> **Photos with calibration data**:
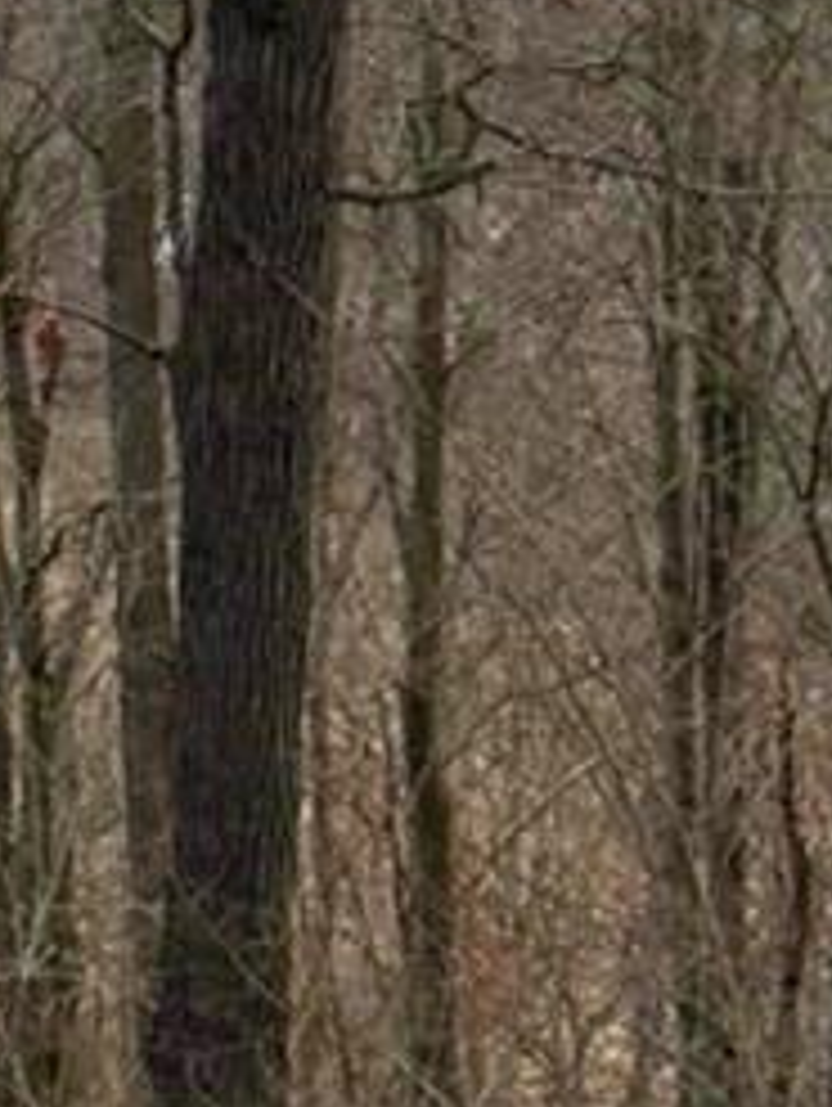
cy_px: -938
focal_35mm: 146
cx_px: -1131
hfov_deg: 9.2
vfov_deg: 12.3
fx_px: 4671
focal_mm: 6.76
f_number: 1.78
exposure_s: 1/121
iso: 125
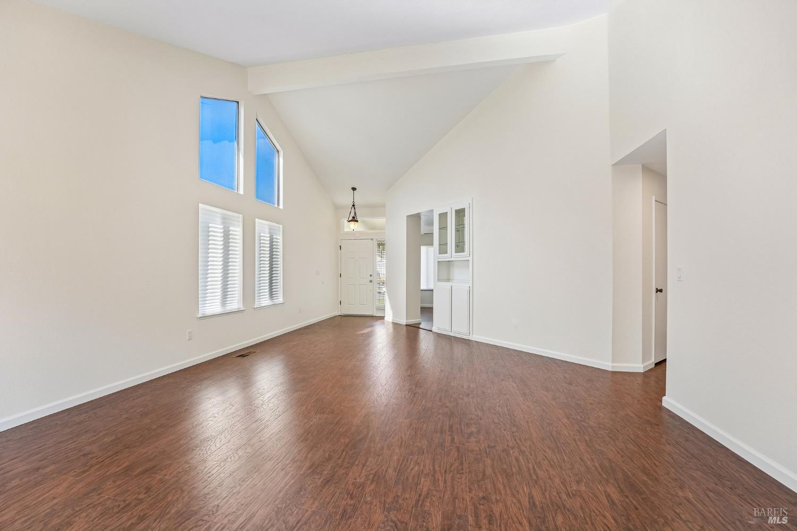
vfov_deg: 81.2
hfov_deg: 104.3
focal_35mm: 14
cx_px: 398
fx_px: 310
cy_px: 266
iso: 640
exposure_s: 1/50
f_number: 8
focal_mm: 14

> **To-do item**: Would you mind returning each entry above word for word, skipping the images?

> **Reply**:
cy_px: -938
focal_35mm: 146
cx_px: -1131
hfov_deg: 9.2
vfov_deg: 12.3
fx_px: 4671
focal_mm: 6.76
f_number: 1.78
exposure_s: 1/121
iso: 125
vfov_deg: 81.2
hfov_deg: 104.3
focal_35mm: 14
cx_px: 398
fx_px: 310
cy_px: 266
iso: 640
exposure_s: 1/50
f_number: 8
focal_mm: 14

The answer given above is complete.